Quand la nuit vient, les températures avoisinent les moins 20 degrés depuis une semaine au Québec. Le 20 janvier dernier, une femme sans-abri est décédée dans les rues de Montréal. Dix jours plus tôt, un itinérant de 74 ans a été retrouvé mort dans les mêmes conditions. Éric Boulay, directeur général du refuge Lauberivière à Québec, est très inquiet de voir la nuit emporter les personnes sans domicile fixe qu’il ne peut accueillir, faute de places.
« On est sur une mince couche de glace qui risque de rompre à tout moment », alerte Éric Boulay. Ce matin-là, son café avait un goût amer. Il apprend qu’à Montréal, une femme itinérante est décédée dans la nuit, probablement en raison du froid. Une pensée l’obsède à chaque réveil : « Je croise les doigts pour ne pas lire qu’un sans-abri est mort dans la rue à Québec. »

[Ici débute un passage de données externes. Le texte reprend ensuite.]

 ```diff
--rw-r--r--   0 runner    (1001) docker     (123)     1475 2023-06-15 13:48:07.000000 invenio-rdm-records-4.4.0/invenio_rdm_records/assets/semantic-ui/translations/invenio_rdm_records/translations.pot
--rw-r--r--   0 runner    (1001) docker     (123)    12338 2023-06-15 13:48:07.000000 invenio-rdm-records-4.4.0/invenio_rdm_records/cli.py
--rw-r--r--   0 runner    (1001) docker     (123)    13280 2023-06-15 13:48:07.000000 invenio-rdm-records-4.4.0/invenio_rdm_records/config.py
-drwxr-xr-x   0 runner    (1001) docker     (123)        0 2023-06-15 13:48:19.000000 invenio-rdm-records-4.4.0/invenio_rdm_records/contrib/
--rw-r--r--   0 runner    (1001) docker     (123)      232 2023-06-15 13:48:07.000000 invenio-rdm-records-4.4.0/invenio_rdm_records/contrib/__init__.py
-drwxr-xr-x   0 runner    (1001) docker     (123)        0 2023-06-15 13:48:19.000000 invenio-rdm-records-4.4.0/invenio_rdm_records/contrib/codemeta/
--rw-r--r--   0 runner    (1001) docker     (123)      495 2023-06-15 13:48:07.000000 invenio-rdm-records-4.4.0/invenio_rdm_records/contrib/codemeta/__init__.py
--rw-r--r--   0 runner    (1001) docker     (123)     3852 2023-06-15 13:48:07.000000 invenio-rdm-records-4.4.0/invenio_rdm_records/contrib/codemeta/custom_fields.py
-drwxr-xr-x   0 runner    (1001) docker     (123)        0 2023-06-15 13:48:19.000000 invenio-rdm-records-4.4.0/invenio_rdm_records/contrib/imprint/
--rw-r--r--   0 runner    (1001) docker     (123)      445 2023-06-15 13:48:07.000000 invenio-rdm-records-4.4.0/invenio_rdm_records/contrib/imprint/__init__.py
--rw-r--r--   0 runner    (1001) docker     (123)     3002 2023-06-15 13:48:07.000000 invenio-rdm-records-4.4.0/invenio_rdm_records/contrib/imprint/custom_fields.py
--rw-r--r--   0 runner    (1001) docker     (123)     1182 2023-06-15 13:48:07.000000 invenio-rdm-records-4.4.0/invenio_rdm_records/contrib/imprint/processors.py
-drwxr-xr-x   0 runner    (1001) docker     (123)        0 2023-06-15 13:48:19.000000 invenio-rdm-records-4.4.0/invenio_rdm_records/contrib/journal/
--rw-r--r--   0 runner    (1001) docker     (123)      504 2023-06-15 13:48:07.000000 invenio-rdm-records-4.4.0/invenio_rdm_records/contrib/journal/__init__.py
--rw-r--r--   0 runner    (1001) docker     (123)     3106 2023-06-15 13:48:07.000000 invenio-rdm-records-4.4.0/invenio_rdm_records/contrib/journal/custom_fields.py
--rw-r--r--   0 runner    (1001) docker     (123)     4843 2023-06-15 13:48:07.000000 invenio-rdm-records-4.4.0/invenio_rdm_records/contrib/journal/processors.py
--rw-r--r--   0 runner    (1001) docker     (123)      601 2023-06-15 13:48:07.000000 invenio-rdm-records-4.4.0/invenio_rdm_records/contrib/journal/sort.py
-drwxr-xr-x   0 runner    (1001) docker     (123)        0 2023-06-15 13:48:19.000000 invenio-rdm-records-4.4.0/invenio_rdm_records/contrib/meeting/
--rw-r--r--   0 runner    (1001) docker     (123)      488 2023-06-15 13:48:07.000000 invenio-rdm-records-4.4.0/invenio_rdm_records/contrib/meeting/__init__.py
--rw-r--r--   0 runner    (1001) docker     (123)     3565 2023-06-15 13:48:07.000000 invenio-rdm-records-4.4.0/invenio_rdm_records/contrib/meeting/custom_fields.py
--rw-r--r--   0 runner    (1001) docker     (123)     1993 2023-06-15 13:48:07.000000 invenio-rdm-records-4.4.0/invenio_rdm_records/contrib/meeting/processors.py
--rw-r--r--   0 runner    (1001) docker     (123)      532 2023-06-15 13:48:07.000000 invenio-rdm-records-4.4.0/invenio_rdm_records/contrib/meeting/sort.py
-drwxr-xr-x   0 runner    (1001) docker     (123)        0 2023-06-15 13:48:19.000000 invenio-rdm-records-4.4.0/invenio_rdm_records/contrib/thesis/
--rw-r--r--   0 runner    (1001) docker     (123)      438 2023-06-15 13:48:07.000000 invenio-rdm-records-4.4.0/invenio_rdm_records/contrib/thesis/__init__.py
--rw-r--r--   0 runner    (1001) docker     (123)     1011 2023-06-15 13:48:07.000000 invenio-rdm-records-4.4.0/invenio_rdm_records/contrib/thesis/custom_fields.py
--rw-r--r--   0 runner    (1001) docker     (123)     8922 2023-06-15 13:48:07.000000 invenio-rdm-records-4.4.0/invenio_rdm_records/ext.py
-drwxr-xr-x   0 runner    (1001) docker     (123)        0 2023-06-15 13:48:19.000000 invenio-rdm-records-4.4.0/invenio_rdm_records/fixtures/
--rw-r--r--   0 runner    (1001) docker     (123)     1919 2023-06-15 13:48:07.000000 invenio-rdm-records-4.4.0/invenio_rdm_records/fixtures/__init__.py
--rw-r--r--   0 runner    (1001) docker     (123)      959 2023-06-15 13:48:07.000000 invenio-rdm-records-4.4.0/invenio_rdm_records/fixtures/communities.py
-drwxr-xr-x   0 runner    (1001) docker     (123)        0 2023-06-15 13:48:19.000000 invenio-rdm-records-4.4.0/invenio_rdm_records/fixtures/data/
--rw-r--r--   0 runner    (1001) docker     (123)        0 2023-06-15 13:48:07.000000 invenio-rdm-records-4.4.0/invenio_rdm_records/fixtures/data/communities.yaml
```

Le refuge Lauberivière, dont les nouveaux locaux ont été construits en 2019, peut offrir un lit à 101 personnes maximum. Le jour, ils sont entre 300 à 500 à pouvoir rester au chaud dans le centre. Et la pleine capacité est vite atteinte. Mi-janvier, ils ont refusé un lit à 22 itinérants, à qui on propose des « haltes-chaleur » où il est difficile de dormir. Alors Éric Boulay s’inquiète. « Survivre à moins 38 degrés, c’est presque impossible. » En 2020, près de 5 000 individus différents en situation de détresse sont venus trouver de l’aide à Lauberivière. Sur place, on essaye d’absorber la demande, coûte que coûte.

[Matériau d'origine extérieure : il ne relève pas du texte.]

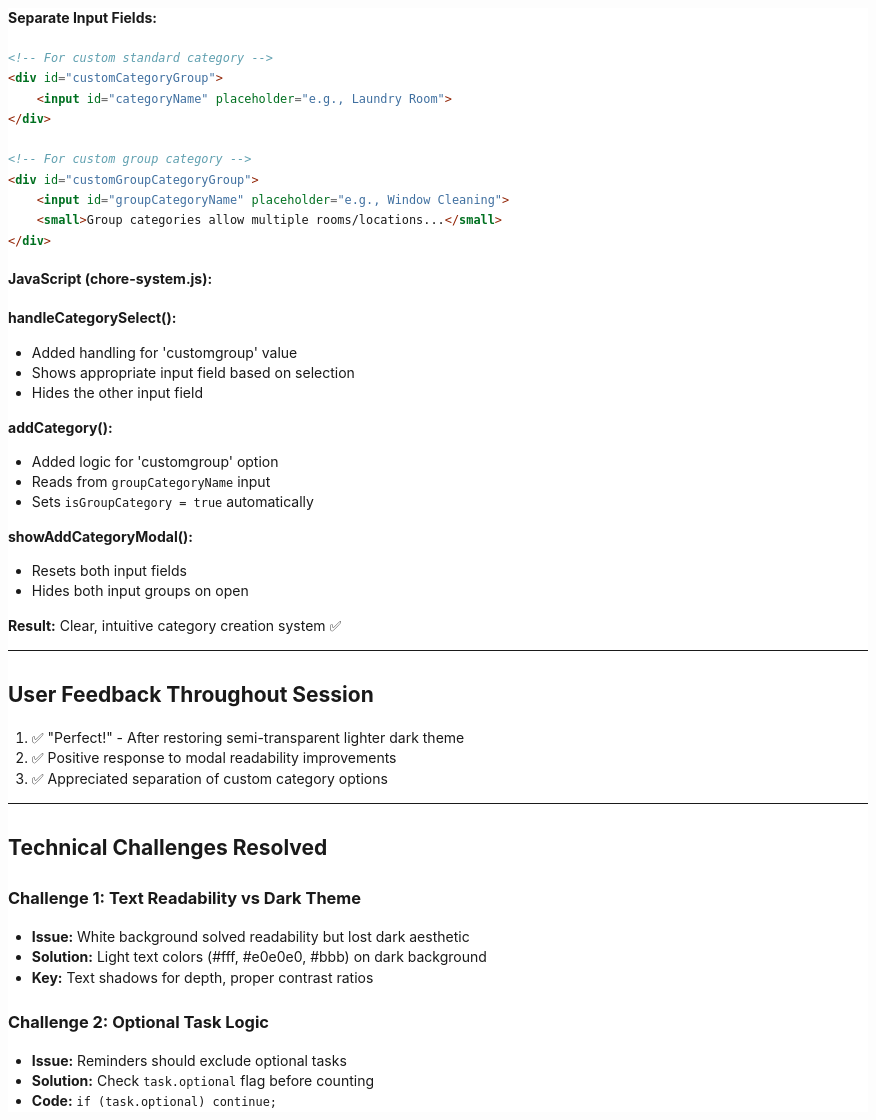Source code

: #### Separate Input Fields:
```html
<!-- For custom standard category -->
<div id="customCategoryGroup">
    <input id="categoryName" placeholder="e.g., Laundry Room">
</div>

<!-- For custom group category -->
<div id="customGroupCategoryGroup">
    <input id="groupCategoryName" placeholder="e.g., Window Cleaning">
    <small>Group categories allow multiple rooms/locations...</small>
</div>
```

#### JavaScript (chore-system.js):

**handleCategorySelect():**
- Added handling for 'customgroup' value
- Shows appropriate input field based on selection
- Hides the other input field

**addCategory():**
- Added logic for 'customgroup' option
- Reads from `groupCategoryName` input
- Sets `isGroupCategory = true` automatically

**showAddCategoryModal():**
- Resets both input fields
- Hides both input groups on open

**Result:** Clear, intuitive category creation system ✅

---

## User Feedback Throughout Session

1. ✅ "Perfect!" - After restoring semi-transparent lighter dark theme
2. ✅ Positive response to modal readability improvements
3. ✅ Appreciated separation of custom category options

---

## Technical Challenges Resolved

### Challenge 1: Text Readability vs Dark Theme
- **Issue:** White background solved readability but lost dark aesthetic
- **Solution:** Light text colors (#fff, #e0e0e0, #bbb) on dark background
- **Key:** Text shadows for depth, proper contrast ratios

### Challenge 2: Optional Task Logic
- **Issue:** Reminders should exclude optional tasks
- **Solution:** Check `task.optional` flag before counting
- **Code:** `if (task.optional) continue;`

La pandémie et les grands froids rendent la tâche complexe. Avec la fermeture des bars et des restaurants, la plupart des lieux qui permettaient d’aller se réchauffer et de sociabiliser sont maintenant inaccessibles. « Depuis la Covid, on n’est pas en bonne posture. Cumulé à de telles températures, on court à la catastrophe », avertit le directeur général. L’hiver bat son plein et fragilise les plus vulnérables.
À court d’options
Des solutions ? « Si j’en avais un miracle, je le ferais savoir à tout le monde ! », ajoute-t-il. Alors, il lance des pistes. D’abord, le refuge manque de moyens : « Nous n’avons pas les reins assez solides financièrement ». Éric Boulay demande « d’investir davantage dans les services sociaux ». Mais l’argent n’a pas un effet immédiat, selon lui. Il faut du temps pour créer des places, former du personnel et combler le manque de moyens humains.
« C’est essentiel de travailler en amont, et pas seulement quand c’est la détresse », regrette-t-il. Deux décès à Montréal depuis le 10 janvier, le directeur général ne sait pas ce qu’il faut de plus pour qu’une action politique voie le jour. « Il suffit de passer deux heures dehors pour comprendre le danger qu’encourent les sans-abri. Tout le monde le sait, mais on ferme les yeux », résume Éric Boulay.